Right, there is also a Sri Lankan, my friend Jayantha Dhanapala, a former UN under secretary general and currently advisor to the Sri Lankan president, a Thai (Deputy Prime Minister Surakiart Sathirathai) and a Korean (South Korea's Minister of Foreign Affairs and Trade Ban Ki Moon).

They have been campaigning for a while now -- the Thai has been campaigning for two-and-a-half years; the Sri Lankan for about a year-and-a-half; the Korean officially since Valentine's Day, but unofficially since last year -- so yes, there are a number of candidates in the fray, and the thing is all of this public electioneering is new to the UN, because in the past it was all decided behind closed doors with very little noise.

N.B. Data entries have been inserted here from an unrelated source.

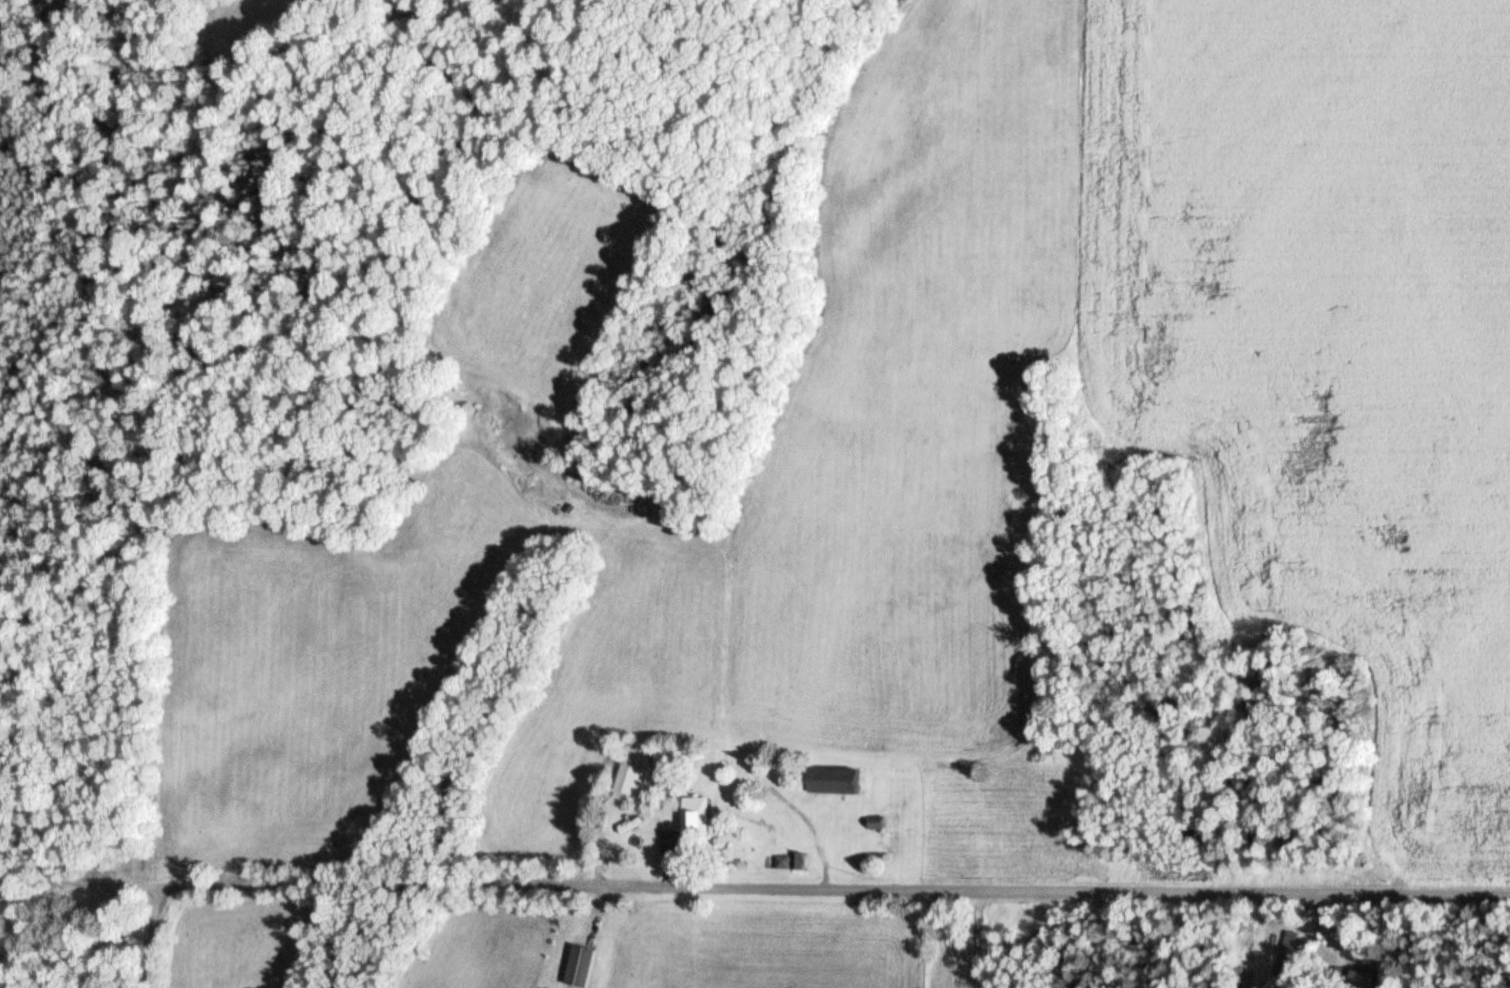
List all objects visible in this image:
building: (669, 760)
building: (631, 782)
building: (837, 782)
building: (696, 816)
building: (669, 842)
building: (793, 862)
road: (834, 889)
road: (149, 938)
building: (1286, 958)
building: (582, 967)
building: (1364, 979)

In that sense, this will be a much more open and transparent process than in the past. And this year, unusually, the president of the Security Council wrote to the president of the General Assembly, and through him to all member States, that the Security Council intended to sit in early July to consider names that had been presented to it by member states. This therefore put the onus on member states to submit names by the end of this month.

A recent issue of Foreign Policy magazine also named Kemal Dervis of Turkey, who heads the UN Development Programme; former Poland president Aleksander Kwasniewski, and Vaira Vike-Freiberga of Latvia as other contenders for the job. Is there a sense that they are out there in the fray?

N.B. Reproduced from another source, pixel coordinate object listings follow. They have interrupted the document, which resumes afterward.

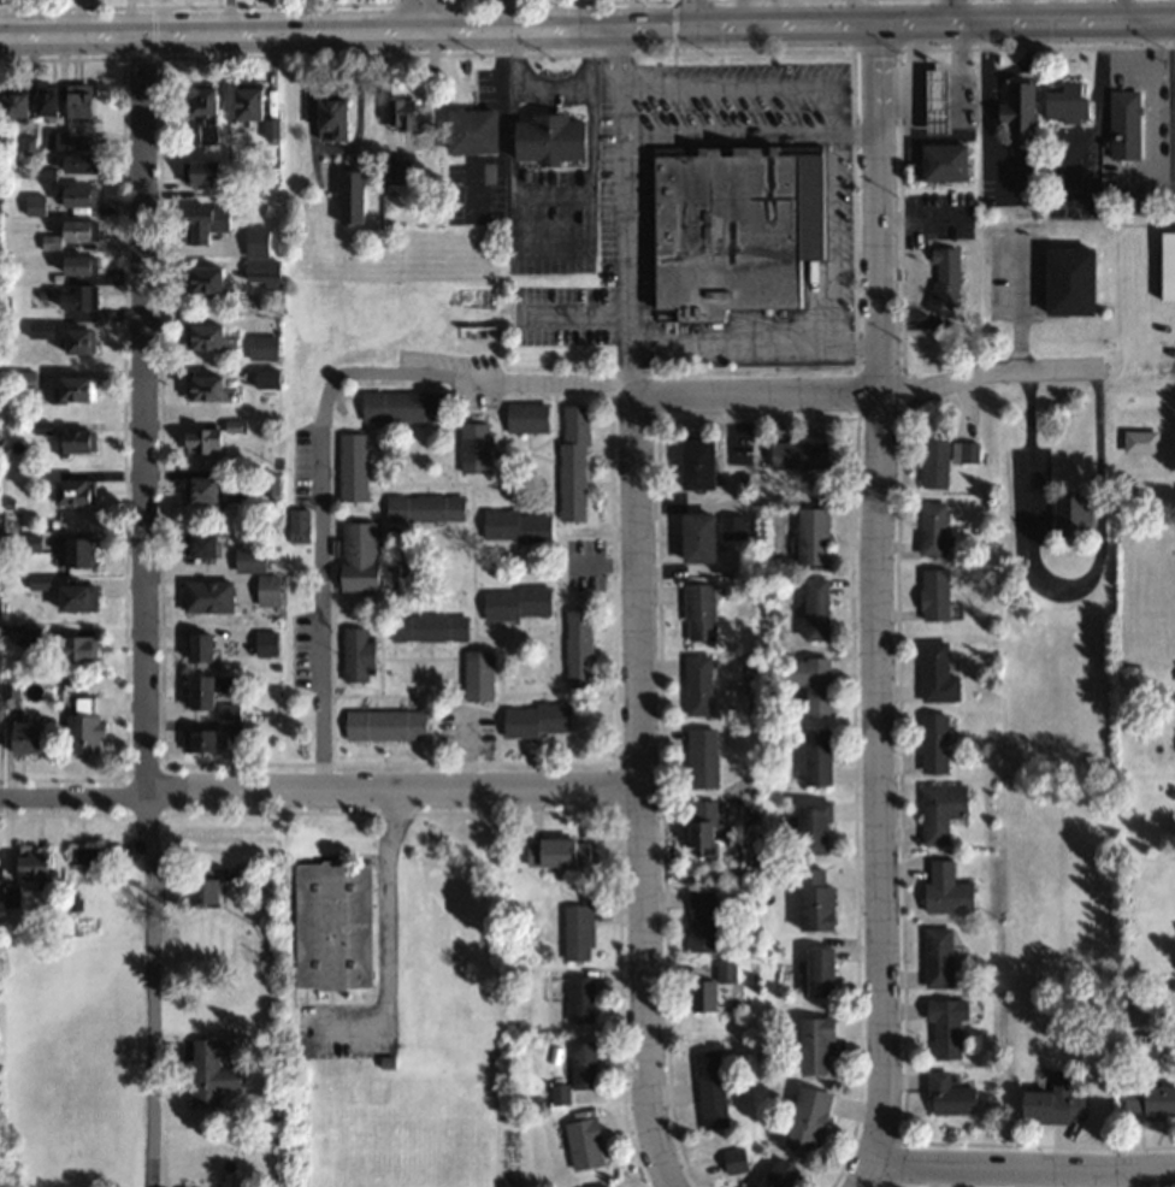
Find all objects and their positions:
road: (696, 13)
road: (416, 14)
road: (587, 27)
building: (931, 100)
building: (85, 101)
building: (255, 102)
building: (1063, 102)
building: (35, 104)
building: (209, 110)
building: (398, 112)
building: (1122, 112)
building: (1014, 114)
building: (325, 116)
building: (467, 129)
building: (543, 136)
building: (941, 160)
building: (86, 164)
building: (210, 173)
building: (348, 194)
building: (84, 196)
building: (37, 204)
building: (208, 223)
building: (728, 225)
building: (84, 230)
building: (263, 257)
building: (1165, 264)
building: (84, 266)
building: (209, 278)
building: (941, 278)
building: (1065, 279)
building: (81, 299)
building: (213, 337)
building: (84, 342)
building: (262, 346)
building: (264, 377)
building: (202, 386)
building: (80, 389)
road: (861, 394)
building: (398, 405)
road: (144, 413)
building: (525, 416)
road: (323, 420)
building: (197, 438)
building: (72, 439)
building: (1138, 440)
building: (472, 446)
building: (963, 452)
building: (796, 453)
building: (571, 461)
building: (692, 462)
building: (933, 462)
building: (350, 466)
building: (195, 487)
building: (66, 490)
building: (423, 507)
building: (1069, 514)
building: (515, 525)
building: (731, 525)
building: (295, 526)
building: (931, 527)
building: (693, 535)
building: (810, 535)
building: (195, 542)
building: (71, 551)
building: (355, 555)
building: (246, 558)
building: (261, 589)
building: (202, 594)
building: (933, 594)
building: (71, 596)
building: (516, 602)
road: (877, 607)
building: (813, 608)
building: (697, 610)
building: (426, 627)
building: (576, 645)
building: (193, 646)
building: (71, 648)
building: (353, 653)
building: (936, 672)
building: (475, 674)
building: (807, 680)
building: (696, 683)
building: (195, 691)
building: (532, 719)
building: (381, 724)
building: (78, 734)
building: (24, 738)
building: (195, 740)
building: (933, 742)
building: (815, 755)
building: (699, 756)
road: (321, 789)
road: (643, 809)
building: (939, 810)
building: (810, 826)
building: (699, 828)
building: (554, 851)
building: (91, 853)
building: (24, 863)
building: (944, 889)
building: (197, 891)
building: (811, 899)
building: (698, 919)
building: (329, 924)
building: (575, 931)
building: (936, 956)
building: (817, 971)
building: (708, 987)
road: (149, 990)
building: (577, 998)
building: (945, 1026)
building: (813, 1044)
building: (205, 1072)
building: (708, 1089)
building: (946, 1094)
building: (1149, 1100)
building: (1050, 1102)
building: (804, 1118)
building: (580, 1142)
road: (1022, 1170)
building: (774, 1174)
building: (601, 1186)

That's for them to say. The Council will, I am told, only discuss the names that are officially submitted to it by Member States.

Right, so anyway, June 30 is the cut-off date.

Actually, there is no such thing, it is all unofficial. The Security Council is a law unto itself, it can pretty much do what it wants, make up its own rules as it goes along. There is nothing written down in the UN Charter, nothing one can point to and say this is how it needs to be done.

The charter merely says the Secretary General will be appointed by the General Assembly on the recommendation of the Security Council, and that is all it says. It doesn't say how the process should work. So what has evolved are practices and conventions, sort of like the British constitution -- the way in which the Security Council has conducted itself in electing a Secretary General over the years has pretty much become the convention, the accepted way in which things are done.

Is there any particular reason your candidature is being announced so late in the day? You did point out that your rivals have been in the field and campaigning for a long time -- doesn't entering the ring this late become a handicap for your candidacy?

Not necessarily: indeed many expect that others will yet emerge. In the most famous case, Mr Perez de Cuellar's name emerged for the first time the day before he was elected!